Surgeon Captain Markus Lutterotti—or Baron Markus von Lutterotti di Gazzolis und Langenthal, to give him his full civilian title—was enjoying the joyride over the desert. The plane trip was a welcome break from the monotony of treating the desert sores and other ailments of the German troops. From the passenger seat of a Fieseler Storch reconnaissance plane, the young doctor looked down on a flat wasteland that seemed to stretch away into infinite emptiness. He had never seen anywhere so utterly devoid of life. Lutterotti wanted to inspect the desert at close quarters and stretch his legs, so he ordered the pilot to land. The Luftwaffe sergeant, Rommel’s personal pilot, did not disguise his irritation. For an hour he had been flying aimlessly around the desert for no purpose other than to entertain this young officer. He began the descent, barely bothering to see what might be below, since it all looked exactly the same to him. Neither man spotted the camouflaged vehicles lurking beneath a low escarpment.

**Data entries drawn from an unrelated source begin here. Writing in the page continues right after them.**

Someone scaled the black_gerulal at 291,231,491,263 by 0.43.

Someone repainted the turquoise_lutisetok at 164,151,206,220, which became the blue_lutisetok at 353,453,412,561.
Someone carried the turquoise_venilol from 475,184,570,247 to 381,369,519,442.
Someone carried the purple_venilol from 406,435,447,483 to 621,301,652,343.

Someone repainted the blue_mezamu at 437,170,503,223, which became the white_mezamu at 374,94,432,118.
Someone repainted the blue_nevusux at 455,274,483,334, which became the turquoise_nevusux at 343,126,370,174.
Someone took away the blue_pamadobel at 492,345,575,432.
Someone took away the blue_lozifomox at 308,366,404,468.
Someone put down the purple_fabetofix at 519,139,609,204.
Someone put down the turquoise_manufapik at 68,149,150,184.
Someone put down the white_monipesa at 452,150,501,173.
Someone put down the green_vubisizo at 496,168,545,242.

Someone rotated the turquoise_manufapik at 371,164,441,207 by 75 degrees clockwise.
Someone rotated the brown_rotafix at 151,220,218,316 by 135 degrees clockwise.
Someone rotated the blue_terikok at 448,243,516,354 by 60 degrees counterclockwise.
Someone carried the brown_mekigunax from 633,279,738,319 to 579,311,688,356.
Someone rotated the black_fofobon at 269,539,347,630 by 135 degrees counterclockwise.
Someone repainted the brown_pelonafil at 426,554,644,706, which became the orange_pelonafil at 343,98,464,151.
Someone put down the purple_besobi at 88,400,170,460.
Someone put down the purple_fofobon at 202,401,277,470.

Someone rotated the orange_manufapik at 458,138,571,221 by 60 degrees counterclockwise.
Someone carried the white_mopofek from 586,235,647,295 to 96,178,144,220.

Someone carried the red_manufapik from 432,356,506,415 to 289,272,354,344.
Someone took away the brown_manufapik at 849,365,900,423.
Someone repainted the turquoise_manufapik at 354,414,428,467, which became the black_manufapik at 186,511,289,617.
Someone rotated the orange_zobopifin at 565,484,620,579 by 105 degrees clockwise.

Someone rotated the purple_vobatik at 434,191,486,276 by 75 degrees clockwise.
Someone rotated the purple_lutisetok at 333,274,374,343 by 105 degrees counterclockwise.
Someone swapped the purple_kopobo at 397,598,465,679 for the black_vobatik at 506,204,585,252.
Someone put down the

Captain Lutterotti wore German uniform, but he would have been offended to be described as German, and even more put out by any suggestion that he was a Nazi. The Lutterottis were Catholic aristocrats from South Tyrol, the German-speaking region of northern Italy, once part of the Austro-Hungarian Empire and annexed by the Italians after the First World War. Italy’s German-speaking minority was distrusted by Mussolini, and Markus’s outspoken father had fallen foul of the fascist authorities. The oldest of eight children, Markus had been obliged to complete Italian military service after his medical exams, and was briefly deployed to the Horn of Africa following Mussolini’s invasion and occupation of Abyssinia. His time in Africa sparked an interest in tropical medicine, and on returning to Europe he studied at the Hamburg Tropical Institute. The war put a halt to his career in academic medicine. Signing up with the Afrika Korps seemed the best way to escape having to join the Nazi Party.